Mirza mengatakan, utang luar negeri menjadi sumber pembiayaan kedua terbesar setelah kredit bank umum. "Jadi, bisa enggak negara ini hidup tanpa utang luar negeri? Negara kita butuh (ULN) agar bisa menopang perekonomian saat ini," katanya.
Ia pun menambahkan kebutuhan utang ini sangat penting guna menjaga perekonomian. Adapun sumber pembiayaan melalui ULN tercatat meningkat 10,5% dibanding Juni 2018 sebesar Rp 1.930 triliun. Tetapi, pertumbuhannya melambat, dari 14,5% menjadi 10,5% secara tahunan (year on year/yoy).
(Baca: BI: Utang Luar Negeri Indonesia pada Mei 2019 Tumbuh Melambat 7,4%)
Sebagi informasi, sumber pembiayaan perekonomian pertama di Indonesia saat ini yakni melalui kredit bank umum.

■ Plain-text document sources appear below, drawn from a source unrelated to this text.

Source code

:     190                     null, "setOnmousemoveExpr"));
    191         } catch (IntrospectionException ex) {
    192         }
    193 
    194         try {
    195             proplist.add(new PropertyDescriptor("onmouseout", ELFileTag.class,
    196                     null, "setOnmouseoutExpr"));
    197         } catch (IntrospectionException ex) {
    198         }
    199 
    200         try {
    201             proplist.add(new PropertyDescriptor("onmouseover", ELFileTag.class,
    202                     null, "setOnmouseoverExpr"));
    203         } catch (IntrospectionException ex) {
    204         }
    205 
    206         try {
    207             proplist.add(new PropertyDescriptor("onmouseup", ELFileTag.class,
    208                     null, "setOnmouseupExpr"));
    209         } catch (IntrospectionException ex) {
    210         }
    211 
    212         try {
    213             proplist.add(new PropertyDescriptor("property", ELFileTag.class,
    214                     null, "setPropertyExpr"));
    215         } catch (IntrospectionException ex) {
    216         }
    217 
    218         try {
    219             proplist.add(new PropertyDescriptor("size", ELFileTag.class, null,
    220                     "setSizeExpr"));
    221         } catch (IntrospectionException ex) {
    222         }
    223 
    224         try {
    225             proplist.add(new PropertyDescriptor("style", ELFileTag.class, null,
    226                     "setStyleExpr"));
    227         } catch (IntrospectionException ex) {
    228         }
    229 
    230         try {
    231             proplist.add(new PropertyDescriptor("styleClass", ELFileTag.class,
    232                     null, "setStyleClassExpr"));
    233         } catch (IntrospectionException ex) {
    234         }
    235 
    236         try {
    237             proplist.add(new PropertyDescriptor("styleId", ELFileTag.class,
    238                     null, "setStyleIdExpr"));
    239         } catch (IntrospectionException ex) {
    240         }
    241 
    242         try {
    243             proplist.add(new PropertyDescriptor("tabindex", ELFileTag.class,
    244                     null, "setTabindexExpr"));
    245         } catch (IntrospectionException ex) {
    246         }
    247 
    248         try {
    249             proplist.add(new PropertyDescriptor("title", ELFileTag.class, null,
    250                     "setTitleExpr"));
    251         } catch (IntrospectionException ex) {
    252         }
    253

Tercatat, sumber pembiayaan perekonomian dari kredit bank umum hingga Juni 2019 yaitu sebesar Rp 5.228 triliun dari total Rp 9.093 triliun pembiayaan perekonomian secara keseluruhan.
Sementara, sumber pembiayaan perekonomian selanjutnya adalah pasar modal yang menyumbangkan sebesar Rp 922 triliun, disusul industri keuangan non bank (IKNB) yang menyumbangkan Rp 698 triliun. Kemudian, disusul kredit BPR yang menyumbangkan Rp 105 triliun dan fintech sebesar Rp 8,3 triliun.